Impact de l’IA sur la découverte de vulnérabilités
Les modèles de langage large (LLM) sont désormais capables d’analyser du code source et de générer des exploits avec une vitesse inédite. Matthew Green cite un « gold rush of bugs » où l’IA accélère la détection de failles, mais il prédit que ce phénomène sera temporaire. Hamid Kashfi, fondateur de DarkCell, estime que « pour chaque bug trouvé et signalé par l’IA, il y en a probablement vingt qui restent non signalés », illustrant un ratio de 1 : 20 qui montre la persistance d’une marge d’erreur importante. Les pipelines automatisés combinent fuzzing dynamique, analyse statique et génération de code, réduisant le temps moyen entre la découverte d’une faille et son correctif, ce qui rend les logiciels globalement « moins bug‑ridden ».
Conséquences pour les outils de surveillance étatiques
Si les vulnérabilités deviennent plus rares, les gouvernements pourraient réactiver la demande de backdoors intégrés dès la conception. Paolo Stagno, CTO de Crowdfense, décrit le modèle actuel de vente de zero‑days aux États comme le « système le plus démocratique » de surveillance, mais il reconnaît que la rareté des bugs pourrait le rendre obsolète. Katie Moussouris, fondatrice de Luta Security, prévoit que la pression pour imposer des accès exceptionnels pourrait émerger « après la prochaine élection présidentielle », lorsque les agences d’intelligence seront suffisamment limitées par le manque de points d’entrée. Les acteurs du marché noir – vendeurs de zero‑days – pourraient voir leurs prix augmenter, tandis que les équipes de renseignement devront investir davantage dans la recherche humaine ou dans des solutions d’IA assistée pour maintenir leur capacité d’intrusion.
Limites et perspectives
Le simple fait d’identifier plus de bugs ne garantit pas leur correction rapide. Eva Galperin de l’EFF souligne que le processus de patching reste complexe, notamment avec l’émergence du « vibe‑code », du code généré par IA qui introduit de nouvelles vulnérabilités.
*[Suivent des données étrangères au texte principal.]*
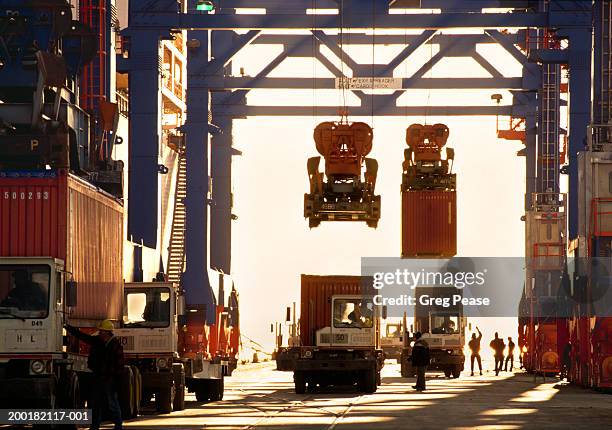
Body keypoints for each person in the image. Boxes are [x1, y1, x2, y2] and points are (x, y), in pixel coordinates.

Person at [65, 320, 124, 430]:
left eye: (101, 331)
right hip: (98, 377)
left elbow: (119, 366)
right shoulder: (98, 342)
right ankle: (95, 426)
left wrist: (116, 380)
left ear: (107, 332)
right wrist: (68, 328)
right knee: (95, 403)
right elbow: (82, 336)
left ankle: (118, 425)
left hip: (109, 379)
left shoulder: (116, 346)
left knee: (112, 403)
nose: (100, 333)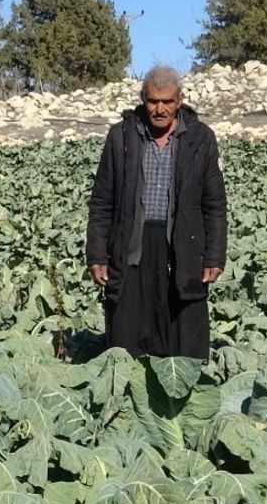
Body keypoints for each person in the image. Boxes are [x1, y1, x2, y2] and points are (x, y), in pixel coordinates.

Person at [85, 65, 227, 359]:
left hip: (182, 246)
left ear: (180, 100)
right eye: (153, 101)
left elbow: (214, 204)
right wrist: (97, 254)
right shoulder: (121, 136)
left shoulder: (200, 138)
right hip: (132, 244)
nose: (160, 109)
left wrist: (214, 255)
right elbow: (101, 201)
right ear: (143, 99)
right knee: (127, 330)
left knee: (182, 332)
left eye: (167, 102)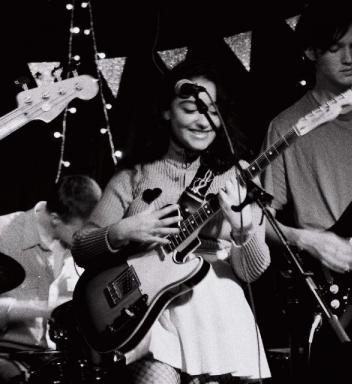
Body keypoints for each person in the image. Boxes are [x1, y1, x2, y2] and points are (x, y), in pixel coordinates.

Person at [71, 59, 272, 384]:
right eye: (192, 109)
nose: (205, 121)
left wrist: (243, 228)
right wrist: (124, 230)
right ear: (166, 112)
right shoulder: (133, 176)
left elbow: (252, 271)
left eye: (213, 111)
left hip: (222, 319)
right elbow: (81, 246)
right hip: (154, 317)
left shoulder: (235, 176)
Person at [261, 0, 352, 383]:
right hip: (335, 306)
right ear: (310, 52)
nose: (350, 59)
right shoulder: (286, 127)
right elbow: (258, 222)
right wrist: (310, 241)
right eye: (336, 49)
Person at [0, 174, 102, 383]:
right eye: (80, 231)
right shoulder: (3, 233)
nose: (87, 237)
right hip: (10, 358)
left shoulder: (82, 247)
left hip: (64, 360)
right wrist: (50, 309)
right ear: (55, 218)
De plus, les experts interrogés notent que les failles complexes, les plus précieuses pour les gouvernements, restent difficiles à automatiser. Ainsi, l’IA ne supprime pas la nécessité d’experts humains, mais elle modifie la répartition des efforts entre recherche automatisée et exploitation ciblée. En l’absence de données chiffrées précises sur le taux de correction post‑AI, l’hypothèse d’une « pénurie de bugs » demeure partiellement spéculative, mais les indicateurs qualitatifs – ratio 1 : 20, hausse du volume de correctifs, discours des acteurs du marché – suggèrent une évolution notable du paysage de la cybersécurité.